> **TASK OBJECTIVE**: Take the data below and filter it for lines containing the word "Rendered"; show each line found.

Bounding box prediction data
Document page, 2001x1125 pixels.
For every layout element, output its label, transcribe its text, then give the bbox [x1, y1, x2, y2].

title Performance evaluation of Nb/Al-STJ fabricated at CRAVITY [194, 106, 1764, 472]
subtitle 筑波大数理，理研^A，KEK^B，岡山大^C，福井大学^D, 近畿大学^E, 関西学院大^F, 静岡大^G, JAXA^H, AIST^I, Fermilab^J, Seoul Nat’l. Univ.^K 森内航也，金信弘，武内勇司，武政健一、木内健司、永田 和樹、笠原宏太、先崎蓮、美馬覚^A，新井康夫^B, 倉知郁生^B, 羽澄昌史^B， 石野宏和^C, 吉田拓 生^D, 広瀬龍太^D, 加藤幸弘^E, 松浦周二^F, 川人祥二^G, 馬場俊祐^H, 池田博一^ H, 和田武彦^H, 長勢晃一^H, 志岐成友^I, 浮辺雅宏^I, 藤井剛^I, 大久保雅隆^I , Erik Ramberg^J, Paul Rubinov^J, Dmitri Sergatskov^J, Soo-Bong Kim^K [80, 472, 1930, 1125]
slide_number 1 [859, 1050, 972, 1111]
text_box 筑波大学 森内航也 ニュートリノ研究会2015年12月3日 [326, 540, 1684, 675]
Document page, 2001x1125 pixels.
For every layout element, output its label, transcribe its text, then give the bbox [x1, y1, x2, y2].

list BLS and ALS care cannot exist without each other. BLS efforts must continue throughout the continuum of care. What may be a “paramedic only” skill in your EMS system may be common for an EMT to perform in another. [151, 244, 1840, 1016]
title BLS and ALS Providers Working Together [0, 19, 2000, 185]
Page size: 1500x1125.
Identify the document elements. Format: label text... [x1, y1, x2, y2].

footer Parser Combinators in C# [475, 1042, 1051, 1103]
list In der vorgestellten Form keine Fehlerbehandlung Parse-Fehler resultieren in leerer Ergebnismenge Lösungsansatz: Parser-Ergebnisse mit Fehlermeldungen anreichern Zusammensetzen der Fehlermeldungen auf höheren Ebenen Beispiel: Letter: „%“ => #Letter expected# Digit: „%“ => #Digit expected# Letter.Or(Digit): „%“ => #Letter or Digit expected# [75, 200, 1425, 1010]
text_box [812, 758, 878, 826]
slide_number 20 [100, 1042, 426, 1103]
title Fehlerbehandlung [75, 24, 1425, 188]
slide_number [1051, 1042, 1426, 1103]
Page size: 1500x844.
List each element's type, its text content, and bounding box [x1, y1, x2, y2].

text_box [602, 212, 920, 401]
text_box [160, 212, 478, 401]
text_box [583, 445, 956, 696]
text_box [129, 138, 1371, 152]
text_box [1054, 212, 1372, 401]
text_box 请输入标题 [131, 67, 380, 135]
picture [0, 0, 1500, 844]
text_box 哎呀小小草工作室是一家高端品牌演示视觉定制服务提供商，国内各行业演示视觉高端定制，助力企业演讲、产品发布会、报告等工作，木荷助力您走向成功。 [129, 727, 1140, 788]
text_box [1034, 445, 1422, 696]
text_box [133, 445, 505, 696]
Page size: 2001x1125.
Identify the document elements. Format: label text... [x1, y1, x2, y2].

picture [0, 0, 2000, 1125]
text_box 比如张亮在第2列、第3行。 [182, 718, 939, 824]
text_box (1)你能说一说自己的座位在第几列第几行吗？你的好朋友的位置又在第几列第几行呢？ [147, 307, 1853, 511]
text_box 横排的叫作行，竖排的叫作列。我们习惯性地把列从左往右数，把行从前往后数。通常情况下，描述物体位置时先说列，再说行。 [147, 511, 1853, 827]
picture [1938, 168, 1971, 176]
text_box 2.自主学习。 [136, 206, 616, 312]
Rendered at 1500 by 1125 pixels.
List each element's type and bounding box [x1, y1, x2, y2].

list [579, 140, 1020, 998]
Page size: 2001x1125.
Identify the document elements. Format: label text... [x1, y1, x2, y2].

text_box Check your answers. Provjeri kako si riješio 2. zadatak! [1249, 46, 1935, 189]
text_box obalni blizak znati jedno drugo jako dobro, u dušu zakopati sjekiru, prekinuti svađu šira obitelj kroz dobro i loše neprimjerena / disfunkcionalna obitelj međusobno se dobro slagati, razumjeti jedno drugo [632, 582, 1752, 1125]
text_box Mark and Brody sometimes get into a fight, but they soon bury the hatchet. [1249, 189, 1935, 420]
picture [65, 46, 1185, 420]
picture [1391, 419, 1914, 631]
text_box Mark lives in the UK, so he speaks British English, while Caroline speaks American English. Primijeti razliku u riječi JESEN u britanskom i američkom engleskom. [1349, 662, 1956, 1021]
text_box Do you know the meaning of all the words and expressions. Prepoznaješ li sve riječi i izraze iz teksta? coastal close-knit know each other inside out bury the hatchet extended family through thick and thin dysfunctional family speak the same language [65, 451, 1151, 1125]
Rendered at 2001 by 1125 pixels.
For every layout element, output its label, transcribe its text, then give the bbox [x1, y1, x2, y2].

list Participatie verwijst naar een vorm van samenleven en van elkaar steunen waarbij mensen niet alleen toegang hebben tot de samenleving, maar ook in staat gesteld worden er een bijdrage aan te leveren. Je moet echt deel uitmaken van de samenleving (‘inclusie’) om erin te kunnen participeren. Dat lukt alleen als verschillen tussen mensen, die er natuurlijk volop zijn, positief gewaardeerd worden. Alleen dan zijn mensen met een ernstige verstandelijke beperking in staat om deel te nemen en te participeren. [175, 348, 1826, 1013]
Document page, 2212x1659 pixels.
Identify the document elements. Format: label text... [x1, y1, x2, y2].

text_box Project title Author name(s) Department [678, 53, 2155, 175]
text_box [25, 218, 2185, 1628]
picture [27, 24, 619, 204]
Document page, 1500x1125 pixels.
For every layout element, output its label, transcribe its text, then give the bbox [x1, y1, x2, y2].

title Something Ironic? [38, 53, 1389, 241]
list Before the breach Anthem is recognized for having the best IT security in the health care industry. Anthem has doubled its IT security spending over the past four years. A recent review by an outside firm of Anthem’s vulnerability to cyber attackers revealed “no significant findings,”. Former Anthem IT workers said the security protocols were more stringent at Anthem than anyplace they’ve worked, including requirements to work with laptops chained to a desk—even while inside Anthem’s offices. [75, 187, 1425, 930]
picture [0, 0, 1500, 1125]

> **YOUR SOLUTION**:
Rendered at 1500 by 1125 pixels.
Rendered at 2001 by 1125 pixels.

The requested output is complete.